**Extrait du texte**
┄┄┄┄┄┄
M. Jean-Luc Warsmann, rapporteur. Nous avons la confirmation que les communautés de communes ayant déjà mené des études préalables au transfert sans qu’il y ait eu de décision unanime en faveur du transfert ne sont pas considérées comme ayant transféré la compétence.
Quant à l’amendement CL7, il concerne non pas les communautés de communes mais les communautés d’agglomération, qui n’entrent pas dans le champ de la proposition de loi. C’est la raison pour laquelle j’y suis défavorable.
Sur le reste, intellectuellement, je n’ai pas de blocage : je veux bien que nous recherchions une solution ensemble. André Chassaigne a avancé un bon argument : les élus savent ce qu’ils font quand ils votent. Il me semble que nous pouvons partir du point d’équilibre suivant : ouvrir aux communes n’ayant pas donné leur accord pour le transfert à la communauté de communes la possibilité de reprendre l’exercice des compétences relatives à l’eau ou à l’assainissement ou bien celle de ne transférer qu’une partie de ces compétences. Elles auraient la faculté, par exemple, de transférer seulement la compétence eau à une communauté de communes ou à un syndicat, ou bien encore de distinguer assainissement collectif et assainissement non collectif.
┄┄┄┄┄┄
**Données extraites**
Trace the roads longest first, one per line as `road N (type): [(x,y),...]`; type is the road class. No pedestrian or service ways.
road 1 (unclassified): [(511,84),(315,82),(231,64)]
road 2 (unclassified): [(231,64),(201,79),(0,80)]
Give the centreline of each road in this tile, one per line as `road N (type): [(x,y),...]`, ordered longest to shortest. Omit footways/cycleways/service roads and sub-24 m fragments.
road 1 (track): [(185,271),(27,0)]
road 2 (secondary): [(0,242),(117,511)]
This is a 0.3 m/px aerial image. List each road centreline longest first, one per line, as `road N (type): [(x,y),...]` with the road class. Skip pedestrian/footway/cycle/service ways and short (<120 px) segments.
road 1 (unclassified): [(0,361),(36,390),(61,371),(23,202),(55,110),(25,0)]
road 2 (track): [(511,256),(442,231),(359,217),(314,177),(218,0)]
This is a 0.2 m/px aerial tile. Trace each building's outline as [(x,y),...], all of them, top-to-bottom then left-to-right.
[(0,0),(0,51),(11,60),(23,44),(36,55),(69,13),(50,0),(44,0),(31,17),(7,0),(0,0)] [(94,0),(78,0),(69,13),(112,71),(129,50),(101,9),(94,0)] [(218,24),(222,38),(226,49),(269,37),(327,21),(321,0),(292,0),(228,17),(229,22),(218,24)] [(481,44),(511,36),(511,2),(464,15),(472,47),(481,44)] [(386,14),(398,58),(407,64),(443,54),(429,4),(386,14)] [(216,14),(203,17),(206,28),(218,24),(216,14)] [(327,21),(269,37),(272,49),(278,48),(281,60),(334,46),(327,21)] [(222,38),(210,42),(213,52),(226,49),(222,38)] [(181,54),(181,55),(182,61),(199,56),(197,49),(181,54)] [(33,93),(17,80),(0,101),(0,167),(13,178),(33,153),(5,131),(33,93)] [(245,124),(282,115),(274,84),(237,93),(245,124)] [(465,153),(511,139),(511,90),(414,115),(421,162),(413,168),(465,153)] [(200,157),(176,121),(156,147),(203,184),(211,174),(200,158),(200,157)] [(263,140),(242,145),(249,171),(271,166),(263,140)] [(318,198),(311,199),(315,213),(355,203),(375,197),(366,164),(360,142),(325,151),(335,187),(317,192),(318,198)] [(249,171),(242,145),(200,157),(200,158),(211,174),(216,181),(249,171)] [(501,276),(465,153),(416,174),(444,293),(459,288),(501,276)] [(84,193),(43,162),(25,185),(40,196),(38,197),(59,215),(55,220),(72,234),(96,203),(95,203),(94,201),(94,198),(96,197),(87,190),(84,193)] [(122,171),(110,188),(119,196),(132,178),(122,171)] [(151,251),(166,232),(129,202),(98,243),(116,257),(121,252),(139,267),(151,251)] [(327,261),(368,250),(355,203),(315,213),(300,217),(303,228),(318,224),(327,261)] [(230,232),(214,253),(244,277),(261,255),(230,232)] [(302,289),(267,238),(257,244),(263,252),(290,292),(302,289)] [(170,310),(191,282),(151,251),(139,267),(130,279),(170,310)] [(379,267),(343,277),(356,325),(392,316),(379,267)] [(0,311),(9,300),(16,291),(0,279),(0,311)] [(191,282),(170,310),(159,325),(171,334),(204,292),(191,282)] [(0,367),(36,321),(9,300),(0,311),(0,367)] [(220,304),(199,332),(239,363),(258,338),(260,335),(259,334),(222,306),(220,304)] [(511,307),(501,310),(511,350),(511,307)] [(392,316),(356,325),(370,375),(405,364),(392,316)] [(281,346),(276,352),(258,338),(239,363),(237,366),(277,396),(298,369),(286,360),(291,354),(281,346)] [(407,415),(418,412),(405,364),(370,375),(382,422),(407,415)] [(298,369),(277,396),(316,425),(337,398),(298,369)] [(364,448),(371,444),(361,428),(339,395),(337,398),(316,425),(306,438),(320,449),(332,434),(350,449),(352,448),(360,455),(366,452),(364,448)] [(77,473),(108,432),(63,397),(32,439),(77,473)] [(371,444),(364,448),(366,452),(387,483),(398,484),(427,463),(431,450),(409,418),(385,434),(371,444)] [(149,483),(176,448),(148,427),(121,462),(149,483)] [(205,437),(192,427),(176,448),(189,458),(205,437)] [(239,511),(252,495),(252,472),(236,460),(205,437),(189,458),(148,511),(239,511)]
┄┄┄┄┄┄
**Consigne**
D'après l'intervention du rapporteur, répondez aux questions suivantes :
1. Quelles communautés l'amendement CL7 concerne-t-il ?
2. Quel argument André Chassaigne a-t-il avancé ?
3. Quelles communautés de communes ne sont pas considérées comme ayant transféré la compétence ?

**Réponse**
1. Les communautés d'agglomération.
2. Les élus savent ce qu'ils font quand ils votent.
3. Celles qui ont déjà mené des études préalables au transfert sans qu'il y ait eu de décision unanime en faveur du transfert.